7 Brand Related Things You Should Avoid Doing When Starting Your Mobile Bar Business

The following list of things I don’t recommend doing are so minor, they’re easily overlooked by new business owners. To me, however, they’re the things that really set apart the businesses that pay attention to detail, and the ones that are just throwing up a website or social media page because they know they need one. The cumulative sum of ensuring you take all of these recommendations will be a more professional and cohesive brand experience for your potential client.

A few of the things that make me cringe when I see launching businesses do them are:

1. Not having a website

I’ve seen a number of mobile bar companies that push all links to their Facebook page, and it hard for me to get past it. Sure, Facebook has the necessary spaces for pictures, and updates, and phone number/address/email, but it still LOOKS like facebook. When people visit your page they should get an immediate feel for you, your brand, what you do, etc. Even if you just have a landing page and a contact form, you should be pushing clients to your own domain.

2. Using an @yahoo, @hotmail, @comcast.net, etc email

You’re building a brand, not setting your grandmother up an email. Brand your email! It’s $45 a year through google and it gives you access to google calendar, google docs, google sheets, and a whole list of other business resources. It’s the best deal in the SAAS space.

3. Not having a phone number posted front and center on your website, and social media for people to call you

This one is hotly contested with those who are annoyed by spam calls, or who want potential clients to input all their information into the contact form prior to talking to someone, but I’ve noticed that some of our clients just want to talk to a human from the get-go.

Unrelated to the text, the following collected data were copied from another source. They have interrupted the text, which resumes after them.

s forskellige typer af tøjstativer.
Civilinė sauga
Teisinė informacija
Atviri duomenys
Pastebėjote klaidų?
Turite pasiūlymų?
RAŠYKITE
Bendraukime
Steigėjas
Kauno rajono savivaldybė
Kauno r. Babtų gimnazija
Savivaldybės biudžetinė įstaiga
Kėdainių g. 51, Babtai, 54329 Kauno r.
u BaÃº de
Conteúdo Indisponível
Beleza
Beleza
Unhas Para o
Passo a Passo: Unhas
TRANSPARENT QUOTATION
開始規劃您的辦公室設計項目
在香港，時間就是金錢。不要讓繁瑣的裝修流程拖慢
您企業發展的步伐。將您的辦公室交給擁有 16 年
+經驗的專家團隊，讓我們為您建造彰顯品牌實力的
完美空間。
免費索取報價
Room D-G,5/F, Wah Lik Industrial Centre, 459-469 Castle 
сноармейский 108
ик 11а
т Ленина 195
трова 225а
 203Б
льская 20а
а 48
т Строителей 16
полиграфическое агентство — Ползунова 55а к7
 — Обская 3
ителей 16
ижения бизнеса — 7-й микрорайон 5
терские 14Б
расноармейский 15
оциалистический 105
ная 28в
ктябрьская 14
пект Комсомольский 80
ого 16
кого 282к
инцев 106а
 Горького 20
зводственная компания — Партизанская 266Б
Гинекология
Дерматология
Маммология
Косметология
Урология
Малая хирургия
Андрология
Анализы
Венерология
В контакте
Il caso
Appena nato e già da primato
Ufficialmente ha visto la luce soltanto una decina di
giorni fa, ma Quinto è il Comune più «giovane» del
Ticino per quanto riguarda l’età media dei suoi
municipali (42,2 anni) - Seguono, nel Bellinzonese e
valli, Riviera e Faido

Maybe they’re on a time crunch, or they’re a corporate client (I find corporate clients like the phone more than brides, for example). Even if you want to screen every single call, you should have a number. People like to know there is a way to reach a human.

4. Building their website with a bunch of copied copy from other mobile bar websites

Look. I get it. We’ve all been there when starting out. You don’t know what you don’t know, so doing research of other mobile bars and what they’ve deemed important enough to put on their site makes total sense, but DON’T COPY VERBEATUM. It’s important to have a consistent voice throughout your website, for one, but also it’s not nice, and people will notice, especially if they’re like me and peruse mobile bar sites like it’s my hobby (it is ;).

5. Forgetting to remove the “Site by Squarepace/Wix/Whatever” at the bottom of their website

These things can be easily deleted form the template footer, and should be. Why? Because they’re usually linked, which could tempt your visitor to click away from your site and be distracted from the task you want them to be doing, which is sending you an inquiry, and because it’s none of the visitors business where you built your website, especially if it’s a potential competitor trying to pick up tips 😉

6. Not building a mobile-responsive website

Squarespace is pretty good about doing this natively, and Wix is okay, but I’ve found you have to edit the mobile site and the desktop site separately with wix. There are lots of other website options out there that I’m not familiar with, but the point is, don’t just check your desktop site to see how it looks to visitors; you need to ensure the mobile site is just as sexy and usable.

7. Not uploading a branded favicon so the icon on the tab stays the squarespace grey box or the wix icon

Just like in #5, you don’t need to broadcast where your website is built. It just serves as free advertising for your website host. Use a secondary mark or icon for your brand and get that thing branded to your brand.